The Parkrun world record has been broken by Northern Irish teenager Nick Griggs, who knocked a second off the previous best time in Belfast.
Griggs, from Newmills in Tyrone, clocked 13 minutes and 44 seconds at the Victoria Park edition of the weekly 5km event, bettering the 13:45 clocked by Olympian Andrew Butchart – who represented Team GB at Rio 2016 and Tokyo 2020 – in Edinburgh in June 2023.
The Belfast venue was also the place where the best women’s Parkrun time of 15:13 was set by Ciara Mageean last December.
The 19-year-old Griggs has been making waves in the world of athletics, winning the European Under-20 3,000m title as a 16-year-old in 2021 and, after further European medals at age group level, qualifying for the senior European Championships in Rome earlier this year.
He narrowly missed out on selection for the Paris 2024 Olympics for Team Ireland, as Andrew Coscoran, Luke McCann and Cathal Doyle pipped him to the available 1500m places.
And Griggs admitted he was shocked to set the fastest Parkrun time in history, having not even set out to do so.
“I wasn’t going into it trying to break the record,” Griggs said on BBC Radio Ulster. “Before the race, I knew I was in good shape and knew I should be within a chance of breaking the record. It was a bit of a sprint finish to get it but it was a good feeling.
“I don’t think anyone really knew until we finished. I looked at my watch and saw I had taken a second off the world record. It was pretty shocking. I wasn’t really thinking about it, to be honest. We all realised after and there was a bit of a buzz around it.”
Since missing out on Olympic selection, Griggs has produced personal bests over 1500m, 3,000m and 5,000m.

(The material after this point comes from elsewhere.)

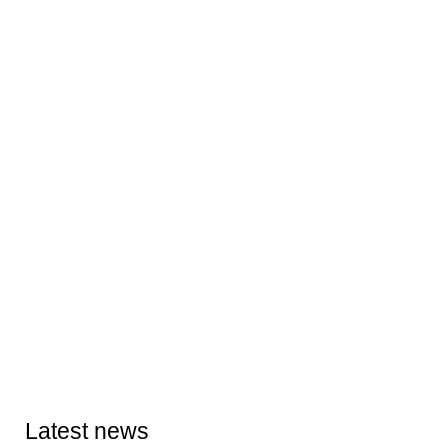
Latest news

He clocked 3:35.04 over 1500m at the British Milers Club meeting in Tooting a few days before the start of the Olympics, a Northern Irish record 3,000m time of 7:36.59 at the London Diamond League meeting in July and another Northern Irish record of 13:13.07 over 5,000m at the Morton Games
Parkrun technically does not classify times as world records, with the organisation describing its events as a “run and not a race”.